おそらく前田氏は、明治憲法下の日本では、男女同権や両性の合意にもとづく婚姻は「理の当然」とされていなかったという歴史的事実をご存知ないか、意図的に失念されておられるのでしょう。明治憲法下では家長が結婚相手を決めるのが当然で、結婚・離婚において女性が圧倒的に不利な立場に置かれていたからこそ、婚姻が当事者の「合意のみ」に基づくこと、離婚を含む家族関係における男女平等の権利を24条が規定したのです。そして憲法24条の規定は参政権を得たばかりの当時の女性たちの圧倒的な支持を得たのです。

(2)根拠のない「24条=家族破壊」論

女性差別に関する歴史的事実を無視してGHQ陰謀説を主張する一方、前田氏は、自分は家長制度の復活を主張しているのではなく「良俗秩序は家族共同体が原点であると主張しているのだ」と言います。しかし前田氏のいう「良俗秩序」が何を指しているのか、それと24条との間にどんな論理的な関連があるのか、前田氏の理想とする「家族共同体」が家長制度とどのくらい違うものなのか、読む者は首をひねらずにいられません。
たとえば前田氏によれば、「不純行動にふける10代の少年少女」は「両性の合意」を口実にしているそうですが、24条が実際にそのようなかたちで広く使われている具体的根拠を示していただきたいものです(ところで「不純行動」とは何を意味しているのでしょう?)。また、「子を虐待死させる男女」の背景に「同居別居の繰り返し」があるという根拠は何か、それと24条に何の関係があるのかも、まったく説明されていません。

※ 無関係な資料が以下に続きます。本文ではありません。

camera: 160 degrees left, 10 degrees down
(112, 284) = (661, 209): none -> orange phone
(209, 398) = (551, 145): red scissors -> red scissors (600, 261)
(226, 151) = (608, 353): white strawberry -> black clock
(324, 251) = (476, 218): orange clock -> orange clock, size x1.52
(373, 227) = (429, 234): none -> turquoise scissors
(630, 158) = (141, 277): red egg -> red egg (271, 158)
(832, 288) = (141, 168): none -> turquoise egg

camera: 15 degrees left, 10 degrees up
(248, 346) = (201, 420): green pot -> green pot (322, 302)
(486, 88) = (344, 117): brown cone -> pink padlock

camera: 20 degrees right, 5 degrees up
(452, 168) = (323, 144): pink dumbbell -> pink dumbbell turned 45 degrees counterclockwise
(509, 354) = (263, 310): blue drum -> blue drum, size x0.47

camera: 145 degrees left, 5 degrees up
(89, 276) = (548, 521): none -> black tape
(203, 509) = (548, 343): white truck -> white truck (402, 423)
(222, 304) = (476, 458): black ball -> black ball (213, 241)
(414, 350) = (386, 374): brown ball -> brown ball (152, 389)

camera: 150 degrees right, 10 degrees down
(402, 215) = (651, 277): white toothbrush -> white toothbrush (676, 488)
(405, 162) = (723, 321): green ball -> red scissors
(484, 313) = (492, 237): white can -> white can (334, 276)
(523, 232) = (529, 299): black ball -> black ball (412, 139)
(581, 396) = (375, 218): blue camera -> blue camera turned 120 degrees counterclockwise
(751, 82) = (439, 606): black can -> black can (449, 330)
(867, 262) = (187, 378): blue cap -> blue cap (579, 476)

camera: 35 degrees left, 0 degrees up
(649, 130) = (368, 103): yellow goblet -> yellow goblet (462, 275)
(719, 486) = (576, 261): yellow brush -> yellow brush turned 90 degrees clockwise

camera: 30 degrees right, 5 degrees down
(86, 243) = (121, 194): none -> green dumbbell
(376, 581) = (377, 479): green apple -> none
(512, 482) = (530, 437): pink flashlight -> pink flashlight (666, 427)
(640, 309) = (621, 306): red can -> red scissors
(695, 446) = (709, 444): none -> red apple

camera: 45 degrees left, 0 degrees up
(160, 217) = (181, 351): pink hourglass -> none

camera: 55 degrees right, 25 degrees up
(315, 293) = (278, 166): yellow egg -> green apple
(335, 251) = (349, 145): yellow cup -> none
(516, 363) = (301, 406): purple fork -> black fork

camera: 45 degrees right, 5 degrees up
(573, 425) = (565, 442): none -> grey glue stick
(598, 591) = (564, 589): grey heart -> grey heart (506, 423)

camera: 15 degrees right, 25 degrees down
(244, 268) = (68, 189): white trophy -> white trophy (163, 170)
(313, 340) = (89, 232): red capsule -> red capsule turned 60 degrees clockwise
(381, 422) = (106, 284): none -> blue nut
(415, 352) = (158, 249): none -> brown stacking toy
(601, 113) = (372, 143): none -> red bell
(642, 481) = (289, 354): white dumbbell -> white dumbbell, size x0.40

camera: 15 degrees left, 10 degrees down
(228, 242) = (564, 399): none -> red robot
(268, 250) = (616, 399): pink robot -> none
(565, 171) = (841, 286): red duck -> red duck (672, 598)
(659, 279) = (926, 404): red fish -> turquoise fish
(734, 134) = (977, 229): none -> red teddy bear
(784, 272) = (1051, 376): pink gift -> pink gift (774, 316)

このように、「良俗秩序」崩壊の「根源は憲法24条の家族否定にある」という前田氏の主張は、女性が平等な権利を保障されてこなかった歴史についての認識を欠くだけでなく、きわめて保守的で不平等な家族観を背景にしています。「婚姻・家族における個人の尊厳と両性の平等」を規定する24条が否定しているのは、家族の中における不平等や暴力的な関係であって、当然、家族関係そのものではありません。それが男女平等や個人の尊厳を認めたくない前田氏には「親子の情愛まですべて否定し去る」と見えるのでしょう。
さらに問題なのは、このように粗雑で差別的な24条見直し論を「論説」として掲載する岩手日報のメディアとしての無責任さです。現在も介護や育児の負担が女性に重くかかり、女性、男性、子ども、若者、婚外子、障がい者、高齢者、性的マイノリティ、在日(滞日)外国人、など多くの人々が未だに個人の尊厳を十分に保障されていない現状を考えれば、このような一方的な論説を掲載することの無責任さは決して看過できません。ここに強く抗議します。